## Instructions to follow
Could you print the lines from the line with "and Data Controller" to the line with "Company shall process", reproducing them exactly as they stand?

## Data extract

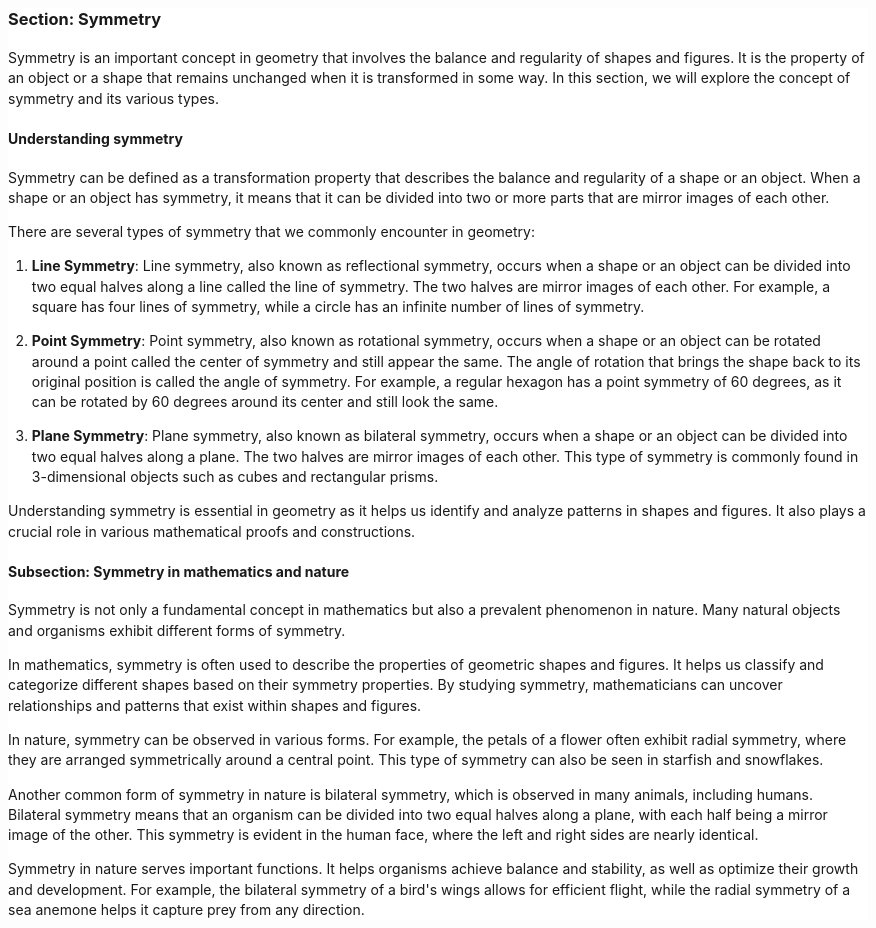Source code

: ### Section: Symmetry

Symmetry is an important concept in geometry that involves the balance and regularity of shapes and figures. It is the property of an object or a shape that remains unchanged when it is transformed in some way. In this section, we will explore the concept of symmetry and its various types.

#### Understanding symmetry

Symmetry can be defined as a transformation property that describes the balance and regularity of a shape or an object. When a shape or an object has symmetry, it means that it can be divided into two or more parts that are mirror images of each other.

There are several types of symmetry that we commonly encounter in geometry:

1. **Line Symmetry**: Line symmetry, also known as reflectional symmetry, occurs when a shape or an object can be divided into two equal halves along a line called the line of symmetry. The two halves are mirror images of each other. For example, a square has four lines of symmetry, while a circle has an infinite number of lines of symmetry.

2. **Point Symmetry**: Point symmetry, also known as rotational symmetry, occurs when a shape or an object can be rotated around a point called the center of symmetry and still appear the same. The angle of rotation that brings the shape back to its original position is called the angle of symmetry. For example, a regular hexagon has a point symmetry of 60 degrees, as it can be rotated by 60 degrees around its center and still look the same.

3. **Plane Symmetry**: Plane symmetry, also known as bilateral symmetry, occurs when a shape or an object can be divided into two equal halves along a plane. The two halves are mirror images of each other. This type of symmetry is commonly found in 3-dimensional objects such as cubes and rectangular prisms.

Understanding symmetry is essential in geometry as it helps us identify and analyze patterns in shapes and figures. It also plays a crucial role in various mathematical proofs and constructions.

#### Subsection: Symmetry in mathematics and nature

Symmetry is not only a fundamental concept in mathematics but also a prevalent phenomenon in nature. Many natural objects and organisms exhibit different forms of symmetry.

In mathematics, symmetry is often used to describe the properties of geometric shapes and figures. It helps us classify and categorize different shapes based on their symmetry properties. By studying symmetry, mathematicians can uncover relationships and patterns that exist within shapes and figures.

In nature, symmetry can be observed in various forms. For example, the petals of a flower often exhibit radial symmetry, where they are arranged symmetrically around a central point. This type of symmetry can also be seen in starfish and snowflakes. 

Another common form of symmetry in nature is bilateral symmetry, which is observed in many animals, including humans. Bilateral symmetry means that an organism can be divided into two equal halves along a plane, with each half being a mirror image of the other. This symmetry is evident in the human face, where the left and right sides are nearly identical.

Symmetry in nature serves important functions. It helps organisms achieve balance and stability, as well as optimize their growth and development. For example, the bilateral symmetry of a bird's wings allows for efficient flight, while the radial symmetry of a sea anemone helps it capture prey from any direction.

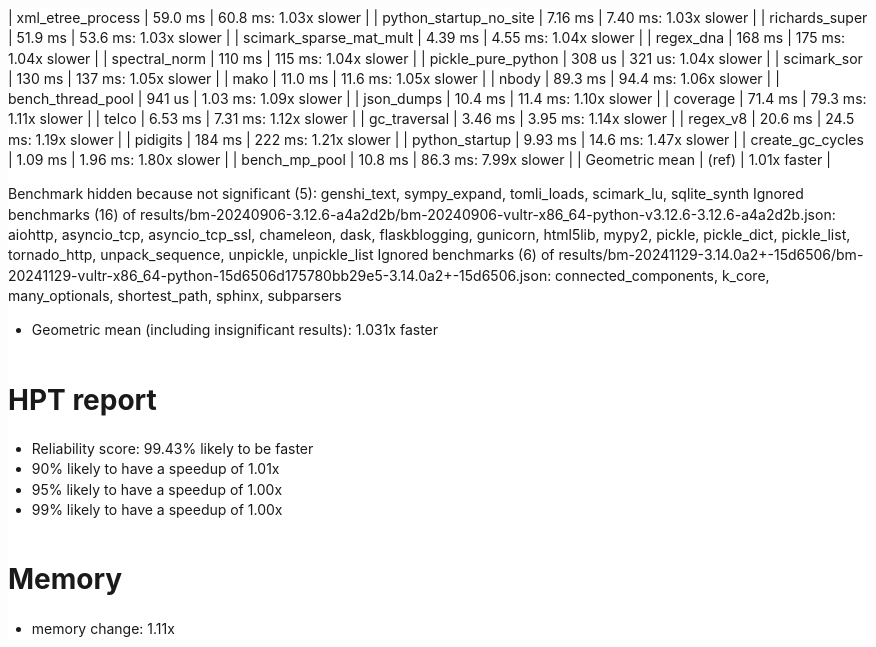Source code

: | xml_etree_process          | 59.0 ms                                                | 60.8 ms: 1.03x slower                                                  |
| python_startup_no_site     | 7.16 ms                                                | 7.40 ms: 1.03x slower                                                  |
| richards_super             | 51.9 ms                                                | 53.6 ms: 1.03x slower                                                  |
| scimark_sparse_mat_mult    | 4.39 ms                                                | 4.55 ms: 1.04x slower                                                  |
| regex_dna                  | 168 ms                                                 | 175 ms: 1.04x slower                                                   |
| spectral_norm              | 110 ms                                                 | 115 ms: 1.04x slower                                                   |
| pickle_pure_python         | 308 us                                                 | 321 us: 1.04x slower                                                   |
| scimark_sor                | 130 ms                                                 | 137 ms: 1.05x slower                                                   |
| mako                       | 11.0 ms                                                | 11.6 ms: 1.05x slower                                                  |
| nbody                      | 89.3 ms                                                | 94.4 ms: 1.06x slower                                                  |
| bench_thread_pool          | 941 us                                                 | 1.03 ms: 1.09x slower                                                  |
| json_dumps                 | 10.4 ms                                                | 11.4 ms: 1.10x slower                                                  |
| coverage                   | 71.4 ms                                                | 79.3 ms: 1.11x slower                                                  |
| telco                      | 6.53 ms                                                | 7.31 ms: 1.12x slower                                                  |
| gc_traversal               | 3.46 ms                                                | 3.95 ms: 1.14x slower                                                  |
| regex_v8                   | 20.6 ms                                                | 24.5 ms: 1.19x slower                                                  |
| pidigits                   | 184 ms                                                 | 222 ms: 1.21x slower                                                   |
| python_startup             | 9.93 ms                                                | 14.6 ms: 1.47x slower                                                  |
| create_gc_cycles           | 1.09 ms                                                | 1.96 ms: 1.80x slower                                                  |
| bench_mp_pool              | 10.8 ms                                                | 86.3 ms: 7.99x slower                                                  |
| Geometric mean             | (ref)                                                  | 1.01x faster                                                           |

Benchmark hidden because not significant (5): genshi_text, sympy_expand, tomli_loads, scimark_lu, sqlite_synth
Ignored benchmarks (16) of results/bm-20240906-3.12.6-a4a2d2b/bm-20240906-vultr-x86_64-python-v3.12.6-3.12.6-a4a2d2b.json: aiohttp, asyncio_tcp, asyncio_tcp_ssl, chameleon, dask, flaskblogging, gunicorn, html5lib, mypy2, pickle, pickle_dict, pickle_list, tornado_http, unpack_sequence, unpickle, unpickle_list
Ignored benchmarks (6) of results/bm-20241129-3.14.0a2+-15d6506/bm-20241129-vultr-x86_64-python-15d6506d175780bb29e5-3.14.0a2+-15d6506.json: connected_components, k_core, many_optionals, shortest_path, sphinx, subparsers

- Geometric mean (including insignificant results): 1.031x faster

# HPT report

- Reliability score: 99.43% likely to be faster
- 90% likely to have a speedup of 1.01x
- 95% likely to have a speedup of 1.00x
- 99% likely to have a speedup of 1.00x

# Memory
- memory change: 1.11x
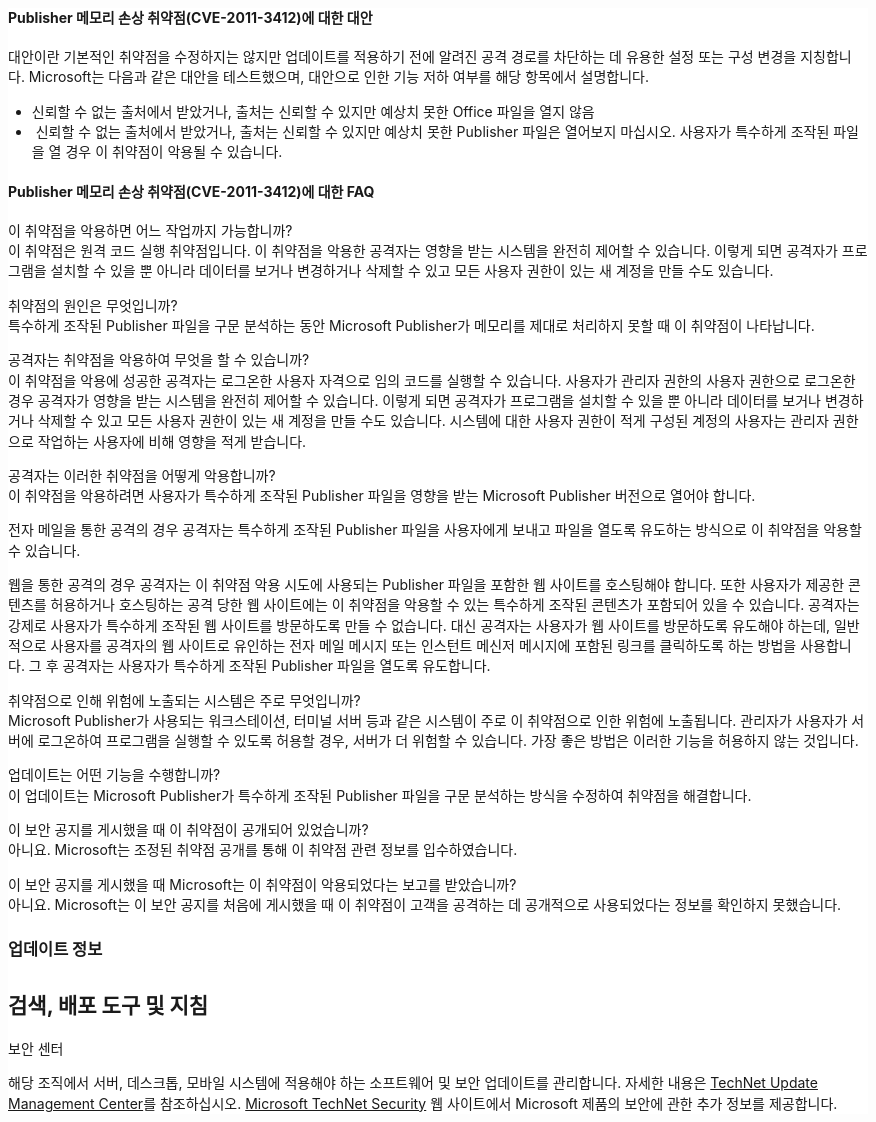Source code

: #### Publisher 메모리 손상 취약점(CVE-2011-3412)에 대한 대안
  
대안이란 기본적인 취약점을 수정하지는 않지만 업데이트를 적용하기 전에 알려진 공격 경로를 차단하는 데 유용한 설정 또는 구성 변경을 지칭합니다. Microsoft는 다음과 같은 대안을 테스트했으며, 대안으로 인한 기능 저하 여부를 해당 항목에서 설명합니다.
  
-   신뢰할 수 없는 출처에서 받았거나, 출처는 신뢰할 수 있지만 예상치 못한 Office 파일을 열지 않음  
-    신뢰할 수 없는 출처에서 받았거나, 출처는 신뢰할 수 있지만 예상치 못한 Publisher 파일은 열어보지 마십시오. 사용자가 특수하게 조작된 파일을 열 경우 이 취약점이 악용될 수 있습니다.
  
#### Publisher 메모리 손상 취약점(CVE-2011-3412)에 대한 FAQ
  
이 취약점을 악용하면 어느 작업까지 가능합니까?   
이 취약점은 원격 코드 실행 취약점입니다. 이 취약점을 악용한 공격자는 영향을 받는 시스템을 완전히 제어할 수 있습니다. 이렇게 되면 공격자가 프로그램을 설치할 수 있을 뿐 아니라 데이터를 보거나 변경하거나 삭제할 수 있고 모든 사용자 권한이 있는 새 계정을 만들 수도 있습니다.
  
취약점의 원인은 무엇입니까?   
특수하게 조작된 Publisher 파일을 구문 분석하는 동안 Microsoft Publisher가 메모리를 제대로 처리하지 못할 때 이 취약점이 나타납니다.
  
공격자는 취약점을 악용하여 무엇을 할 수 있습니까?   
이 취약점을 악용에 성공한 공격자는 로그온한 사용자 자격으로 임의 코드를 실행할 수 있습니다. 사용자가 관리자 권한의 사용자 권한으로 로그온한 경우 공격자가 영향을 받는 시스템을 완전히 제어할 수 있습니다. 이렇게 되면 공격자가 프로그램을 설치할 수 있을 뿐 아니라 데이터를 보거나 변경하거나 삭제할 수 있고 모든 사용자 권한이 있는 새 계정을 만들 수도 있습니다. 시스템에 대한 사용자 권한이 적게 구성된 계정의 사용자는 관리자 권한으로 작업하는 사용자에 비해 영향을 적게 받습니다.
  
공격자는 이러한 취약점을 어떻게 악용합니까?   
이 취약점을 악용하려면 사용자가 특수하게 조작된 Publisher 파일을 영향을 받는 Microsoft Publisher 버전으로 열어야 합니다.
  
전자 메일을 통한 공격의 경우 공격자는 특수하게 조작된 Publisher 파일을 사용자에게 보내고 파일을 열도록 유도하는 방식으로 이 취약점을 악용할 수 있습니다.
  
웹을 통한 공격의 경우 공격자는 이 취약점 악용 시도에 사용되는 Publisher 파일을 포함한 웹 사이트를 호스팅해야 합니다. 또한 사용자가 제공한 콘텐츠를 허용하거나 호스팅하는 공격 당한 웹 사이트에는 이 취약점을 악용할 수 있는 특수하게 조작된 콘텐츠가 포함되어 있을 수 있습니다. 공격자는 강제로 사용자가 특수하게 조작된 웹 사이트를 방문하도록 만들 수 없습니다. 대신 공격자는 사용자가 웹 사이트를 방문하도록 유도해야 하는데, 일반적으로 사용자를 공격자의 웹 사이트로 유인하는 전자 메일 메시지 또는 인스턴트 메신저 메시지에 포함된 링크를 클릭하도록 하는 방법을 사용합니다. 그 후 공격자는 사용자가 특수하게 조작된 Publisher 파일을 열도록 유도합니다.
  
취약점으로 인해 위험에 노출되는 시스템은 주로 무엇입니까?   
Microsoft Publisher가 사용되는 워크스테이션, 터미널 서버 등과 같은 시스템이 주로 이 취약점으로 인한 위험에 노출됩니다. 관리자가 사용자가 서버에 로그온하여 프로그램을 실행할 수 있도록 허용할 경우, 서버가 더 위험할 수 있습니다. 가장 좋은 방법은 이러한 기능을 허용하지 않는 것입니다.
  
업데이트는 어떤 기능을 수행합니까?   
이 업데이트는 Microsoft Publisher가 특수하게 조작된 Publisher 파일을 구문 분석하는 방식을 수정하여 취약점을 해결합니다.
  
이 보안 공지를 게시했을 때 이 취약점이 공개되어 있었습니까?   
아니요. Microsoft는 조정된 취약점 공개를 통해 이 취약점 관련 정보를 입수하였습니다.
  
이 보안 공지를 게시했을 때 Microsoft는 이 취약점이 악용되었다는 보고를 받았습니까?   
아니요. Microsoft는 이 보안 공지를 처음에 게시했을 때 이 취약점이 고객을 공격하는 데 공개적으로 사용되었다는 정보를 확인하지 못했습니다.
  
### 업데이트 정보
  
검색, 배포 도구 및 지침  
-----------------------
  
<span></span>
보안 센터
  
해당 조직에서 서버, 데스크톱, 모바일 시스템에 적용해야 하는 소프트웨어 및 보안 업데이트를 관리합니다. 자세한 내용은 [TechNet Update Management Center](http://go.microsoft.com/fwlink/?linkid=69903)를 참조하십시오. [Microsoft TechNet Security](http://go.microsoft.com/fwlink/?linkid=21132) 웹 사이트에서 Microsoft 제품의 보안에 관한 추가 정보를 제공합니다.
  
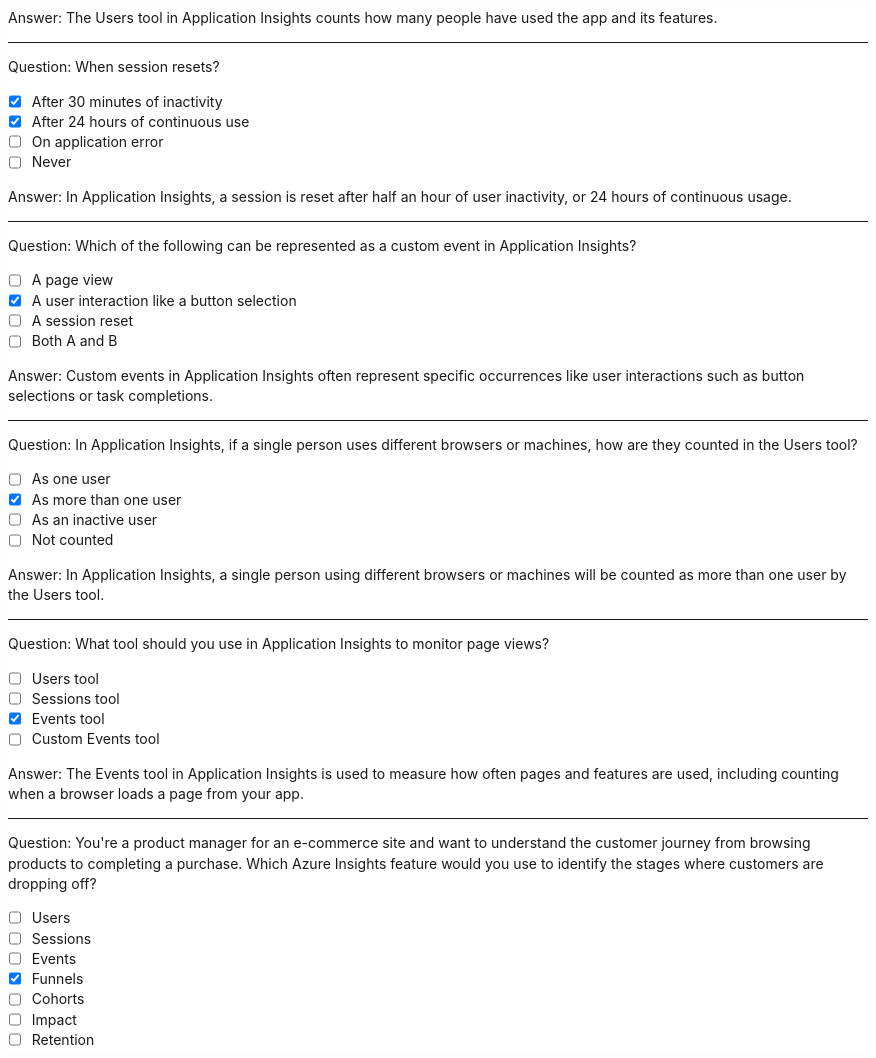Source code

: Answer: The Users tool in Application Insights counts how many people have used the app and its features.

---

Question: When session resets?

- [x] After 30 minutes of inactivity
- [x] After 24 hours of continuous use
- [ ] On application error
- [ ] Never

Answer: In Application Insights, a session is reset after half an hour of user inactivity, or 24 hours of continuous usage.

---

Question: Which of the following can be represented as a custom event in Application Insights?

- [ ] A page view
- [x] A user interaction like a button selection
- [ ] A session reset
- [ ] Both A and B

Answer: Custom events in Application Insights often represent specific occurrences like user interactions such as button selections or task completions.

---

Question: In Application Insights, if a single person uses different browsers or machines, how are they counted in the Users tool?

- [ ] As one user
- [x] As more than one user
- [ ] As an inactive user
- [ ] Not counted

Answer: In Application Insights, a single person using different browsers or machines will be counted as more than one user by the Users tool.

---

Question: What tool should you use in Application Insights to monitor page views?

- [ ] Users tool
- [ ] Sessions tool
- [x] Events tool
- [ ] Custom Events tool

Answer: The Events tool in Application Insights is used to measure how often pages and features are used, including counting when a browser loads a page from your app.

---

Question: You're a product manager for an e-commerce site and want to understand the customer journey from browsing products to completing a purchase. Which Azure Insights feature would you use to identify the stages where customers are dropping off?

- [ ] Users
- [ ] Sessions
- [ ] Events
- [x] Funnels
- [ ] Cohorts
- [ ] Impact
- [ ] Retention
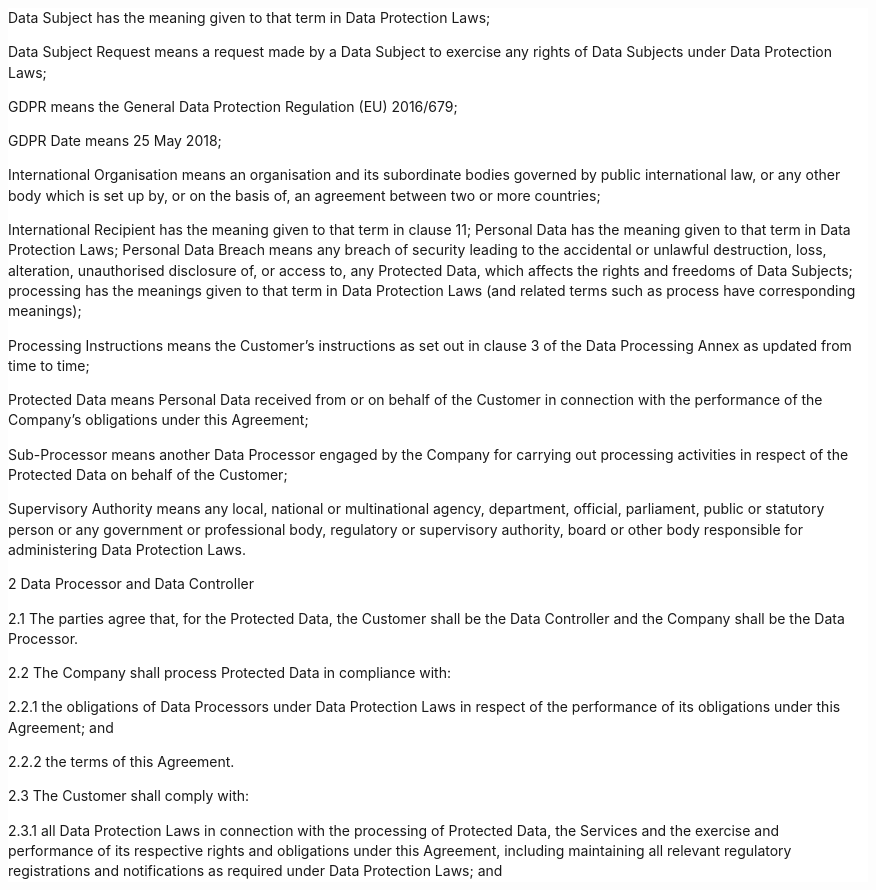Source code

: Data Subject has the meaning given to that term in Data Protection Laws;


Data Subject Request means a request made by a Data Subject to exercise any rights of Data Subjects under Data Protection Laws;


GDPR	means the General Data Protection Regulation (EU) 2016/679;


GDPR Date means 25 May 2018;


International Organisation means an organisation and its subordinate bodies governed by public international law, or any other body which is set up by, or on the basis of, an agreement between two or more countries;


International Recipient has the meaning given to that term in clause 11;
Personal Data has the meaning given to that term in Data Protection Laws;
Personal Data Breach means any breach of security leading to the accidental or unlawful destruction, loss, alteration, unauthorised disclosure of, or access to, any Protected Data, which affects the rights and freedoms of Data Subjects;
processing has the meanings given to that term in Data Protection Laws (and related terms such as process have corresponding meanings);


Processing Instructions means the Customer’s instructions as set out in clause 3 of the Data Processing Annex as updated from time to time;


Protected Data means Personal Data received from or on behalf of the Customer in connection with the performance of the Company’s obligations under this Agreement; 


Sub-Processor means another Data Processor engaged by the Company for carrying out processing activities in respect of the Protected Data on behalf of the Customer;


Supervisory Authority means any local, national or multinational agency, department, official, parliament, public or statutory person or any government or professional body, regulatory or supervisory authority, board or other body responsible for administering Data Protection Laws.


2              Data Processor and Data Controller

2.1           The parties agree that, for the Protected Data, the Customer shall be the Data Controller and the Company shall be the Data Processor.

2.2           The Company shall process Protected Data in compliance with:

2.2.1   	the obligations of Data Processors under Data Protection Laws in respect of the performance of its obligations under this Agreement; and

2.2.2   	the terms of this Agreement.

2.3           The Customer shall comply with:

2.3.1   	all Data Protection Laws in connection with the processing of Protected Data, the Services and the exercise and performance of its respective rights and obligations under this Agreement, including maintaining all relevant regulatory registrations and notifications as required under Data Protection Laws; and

## Response box
2              Data Processor and Data Controller

2.1           The parties agree that, for the Protected Data, the Customer shall be the Data Controller and the Company shall be the Data Processor.

2.2           The Company shall process Protected Data in compliance with:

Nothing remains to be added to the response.